Nazi theologians praised "Aryan religion" with its ethic of power and complained that "The Pauline-Augustinian-Reformed teachings about original sin (are) insulting to the ethical and moral feeling of the Germanic race." Nazis, Poewe notes, "learned their anti-Semitism outside of the church, then hated the church because it would not affirm their anti-Semitism, and finally developed their outright rejection of Christianity."

Poewe also explores in depth attacks on "Jewish-Christianity" and Nazi romanticism concerning "the Indo-Germanic faith-world (that) included Hinduism, Buddhism and a pre-Christian Germanic Faith." Nazi theologians particularly admired the Bhagavad Gita, the most influential Hindu scripture, because it has the avatar Krishna telling the warrior Arjuna to kill his cousins and be psychologically detached from the deed: Nazi leader Heimrich Himmler "saw his destruction of the Jews in that light."
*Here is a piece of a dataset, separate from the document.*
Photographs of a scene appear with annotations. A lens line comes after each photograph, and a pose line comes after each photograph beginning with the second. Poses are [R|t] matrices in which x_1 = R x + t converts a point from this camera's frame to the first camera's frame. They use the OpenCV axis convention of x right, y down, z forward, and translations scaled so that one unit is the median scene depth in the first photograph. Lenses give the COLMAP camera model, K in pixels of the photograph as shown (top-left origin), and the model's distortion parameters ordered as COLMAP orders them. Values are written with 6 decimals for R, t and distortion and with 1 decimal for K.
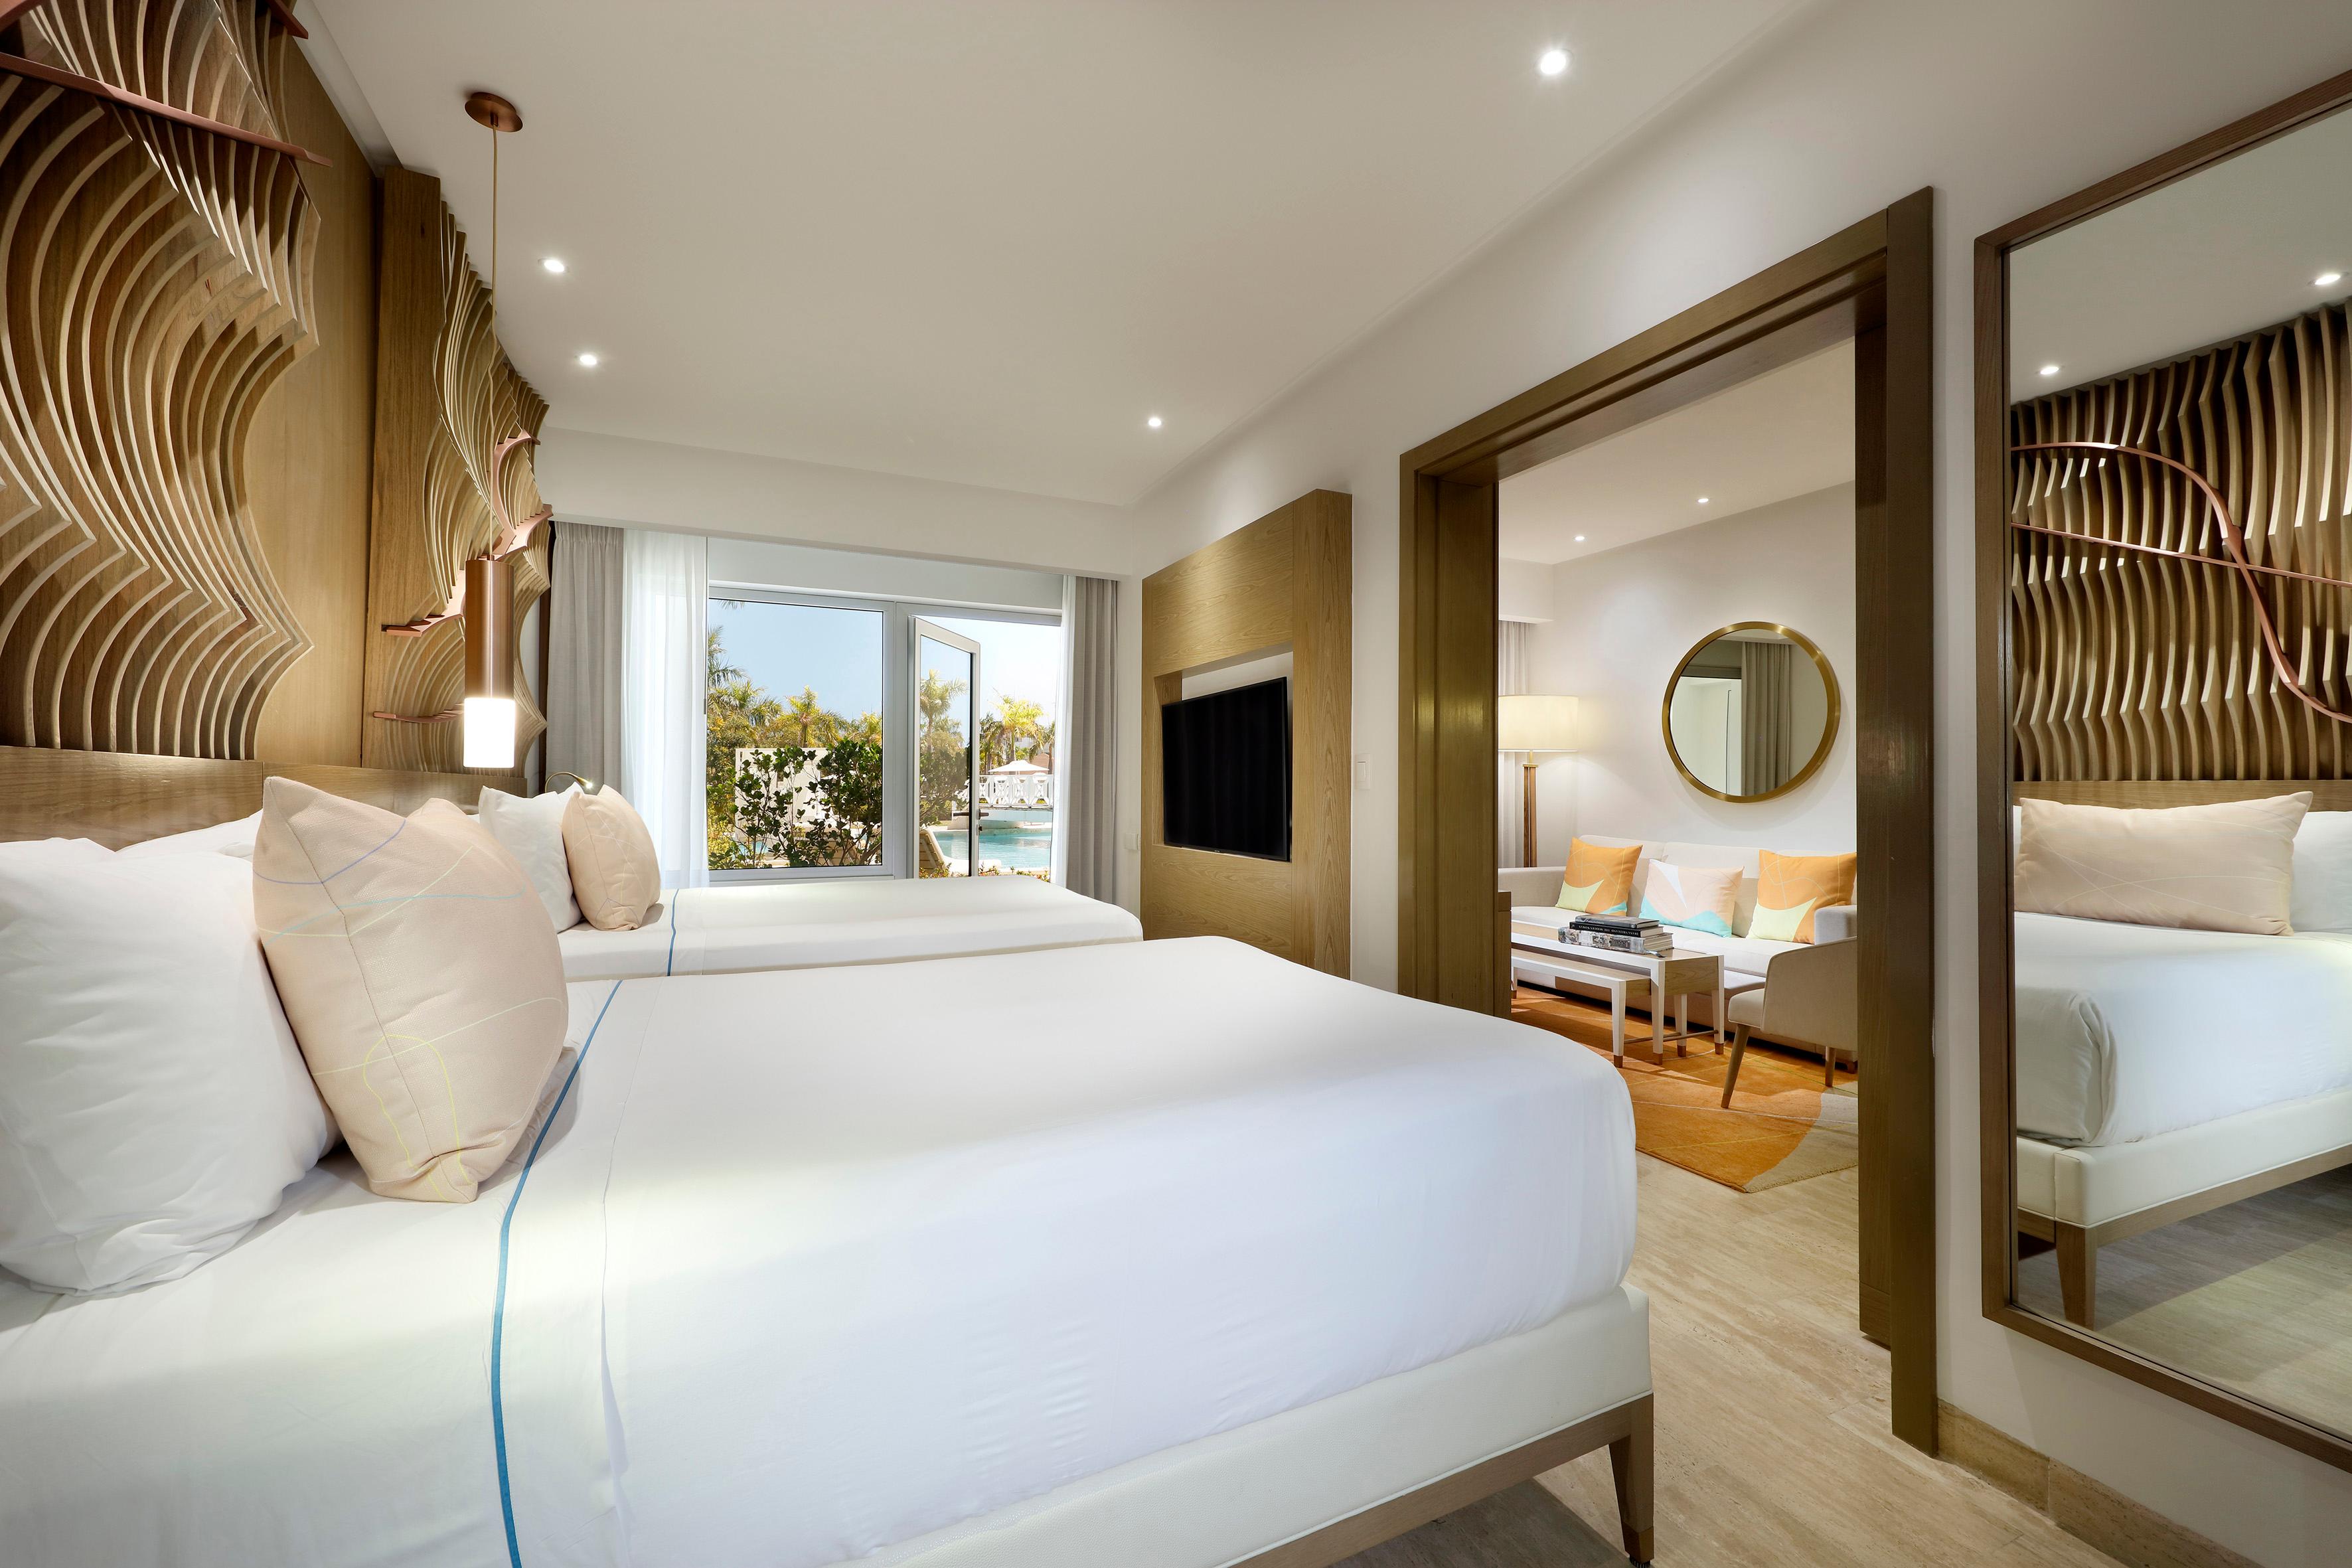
lens RADIAL K [[901.2, 0, 1165.1], [0, 901.2, 771.0], [0, 0, 1]] dist [-0.000073, -0.000030]
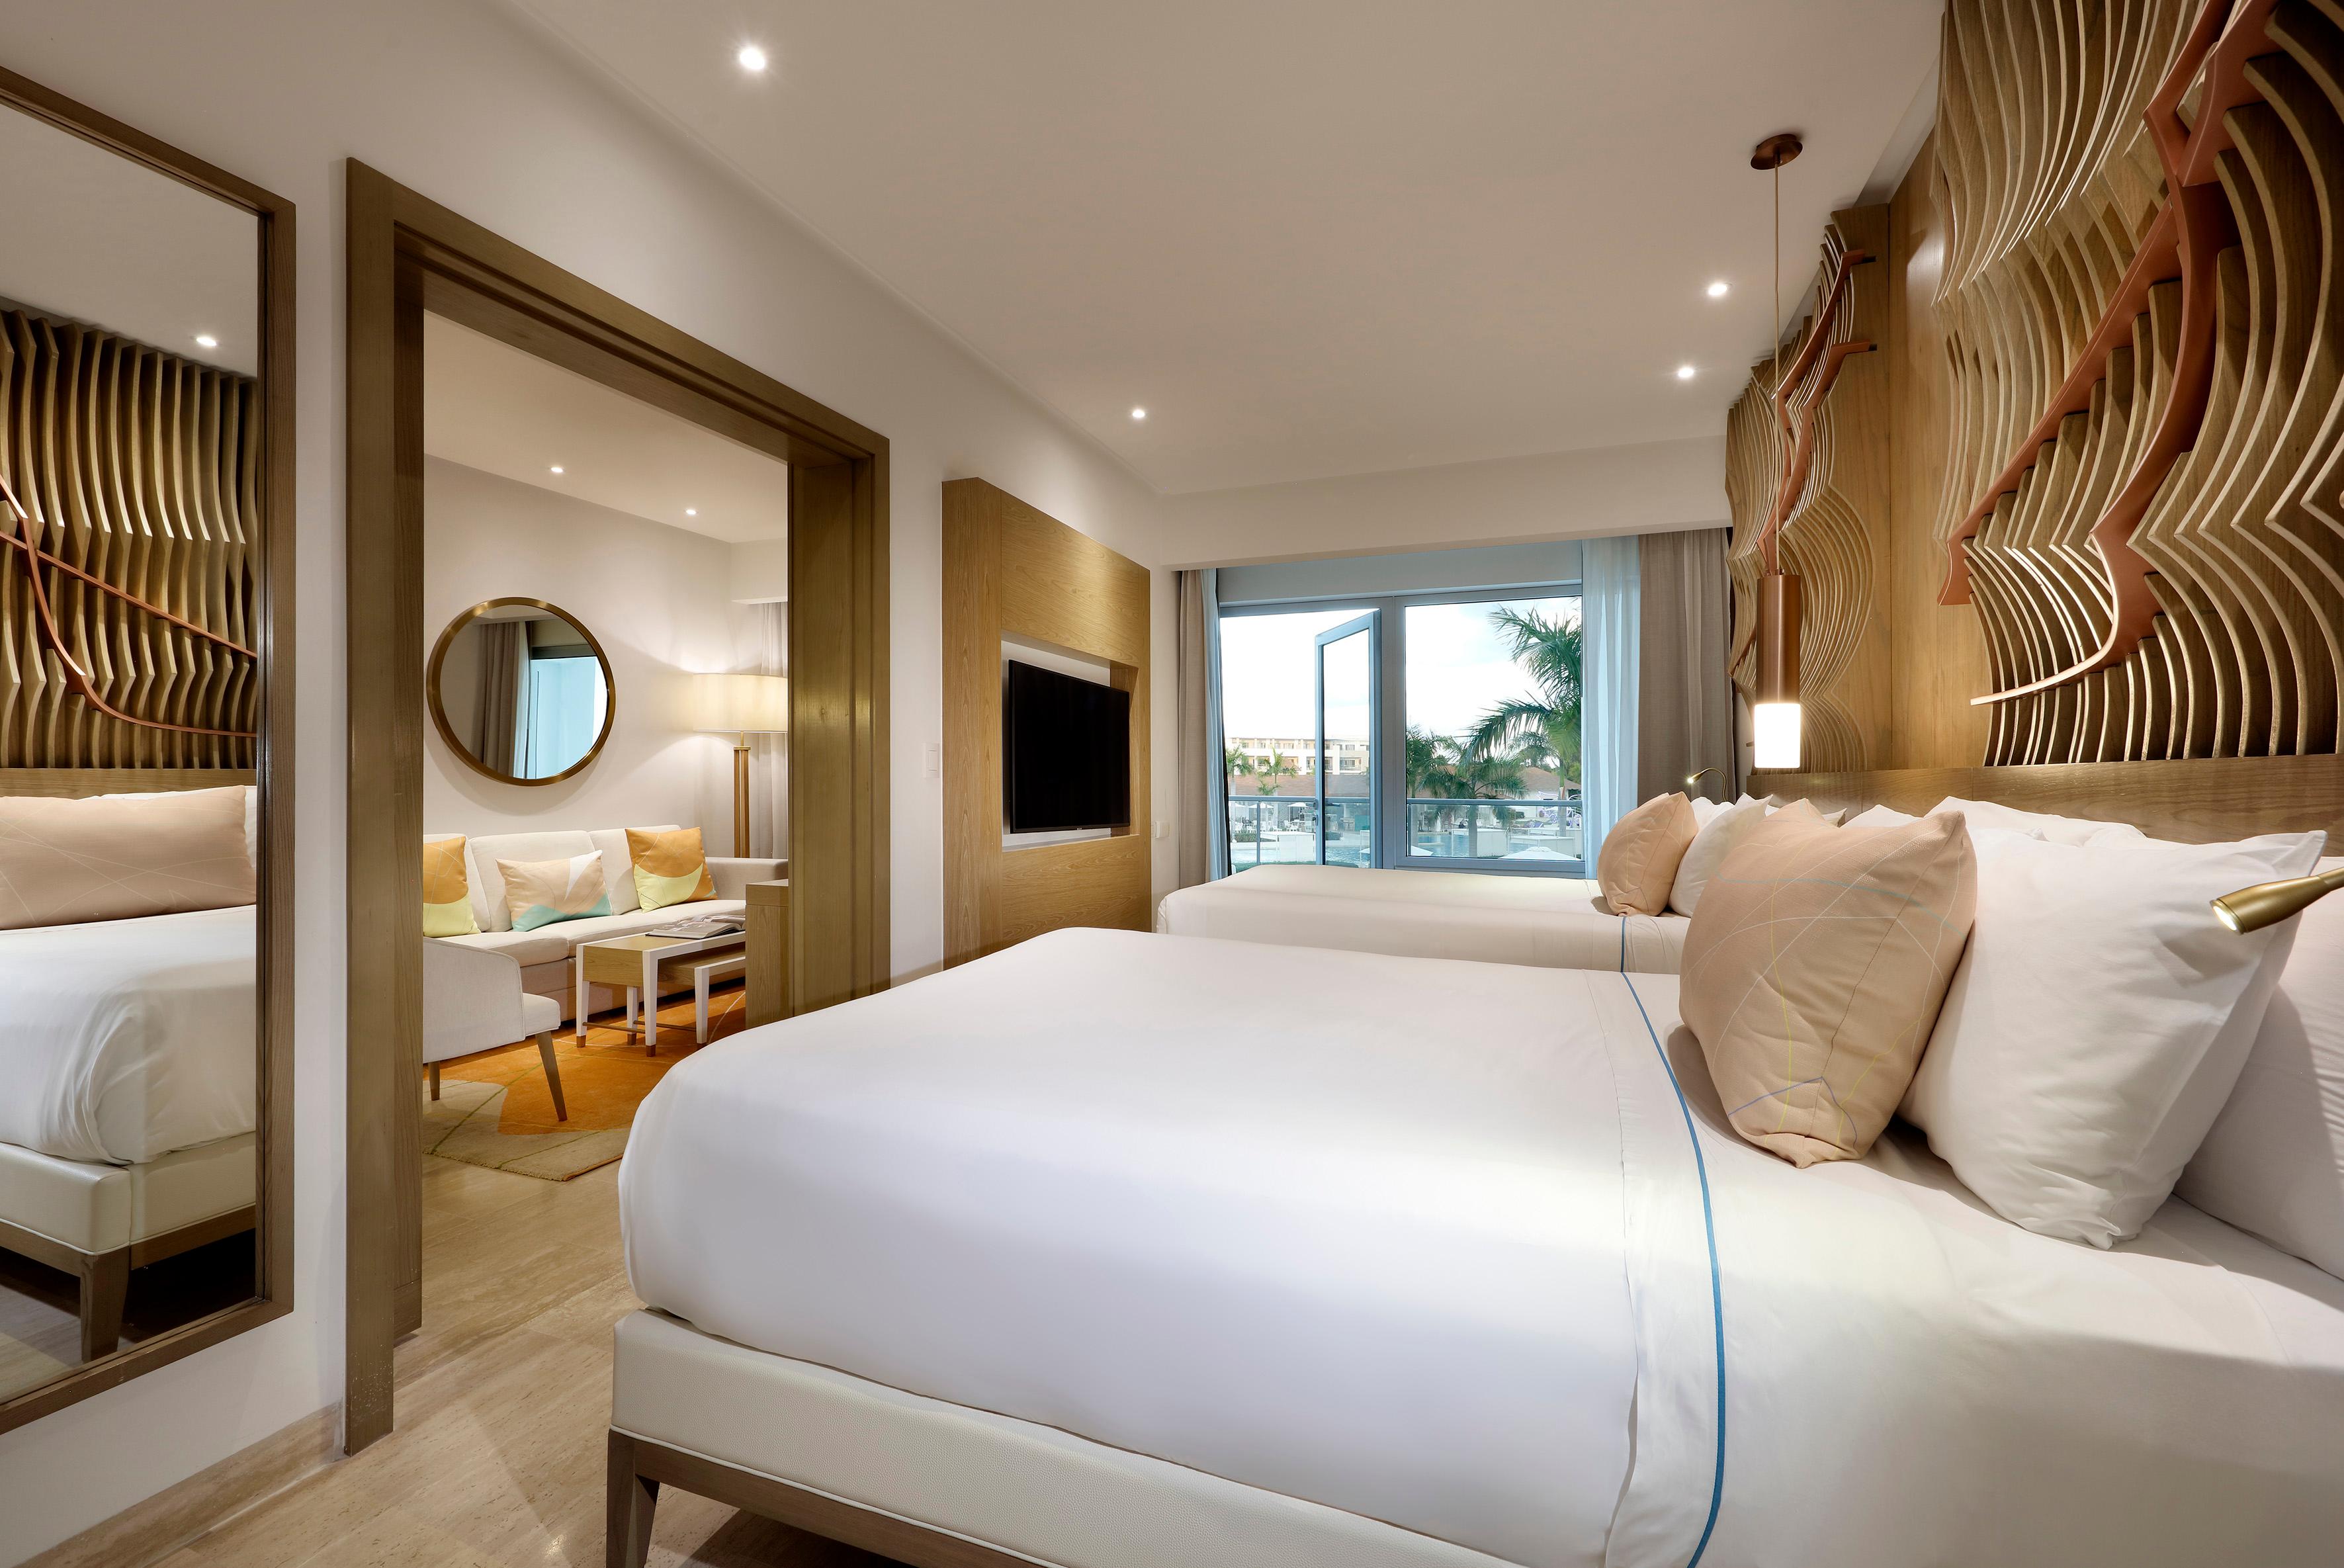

In all honesty, I find the anyone who believes Hitler to have been a Christian is living in the heights of self-deception. Sure, he occasionally claimed Christianity, but nothing in his life reflects a true belief in Jesus. I have never seen anything that suggests that Hitler continued to attend church (church membership being something far different than being active in the church -- ask any pastor), or anything that suggests Hitler made himself accountable to a Pastor or Priest in anyway. In fact, his execution of Christian pastors, like Dietrich Bonhoeffer, should be enough to convince anyone with half a brain that he was not a Christian.

Consider further the following from "Hitler and Christianity by Edward Bartless-Jones published at the always-informative Bede's Library:

Five days after becoming Chancellor in 1933, Hitler allowed a sterilization law to pass, and had the Catholic Youth League disbanded (Shirer, The Rise). The latter was a measure applied to other youth organizations too, in order to free up young people to join the Hitler Youth. At the same time, Hitler also made an agreement with the Vatican to allow the Catholic Church to regulate its own affairs. (It is probably worth noting here the low value that Hitler placed on written agreements.) Parents were pressured to take their children out of religious schools. When the Church organized voluntary out-of-hours religious classes, the Nazi government responded by banning state-employed teachers from taking part. The Crucifix symbol was even at one point banned from classrooms in one particular jurisdiction, Oldenburg, in 1936, but the measure met with fierce public resistance and was rescinded. Hitler remained conscious of the affection for the Church felt in some quarters of Germany, particularly Bavaria. Later on, though, a wartime metal shortage was used as the excuse for melting church bells (Richard Grunberger, The Twelve Year Reich, Henry Holt, Henry Holt, 1979 and Richard Grunberger, A Social History of the Third Reich, Penguin, 1991).

As always, I recommend the articles collected on the CADRE's Hitler Christian? page as a basis for understanding Hitler's true views.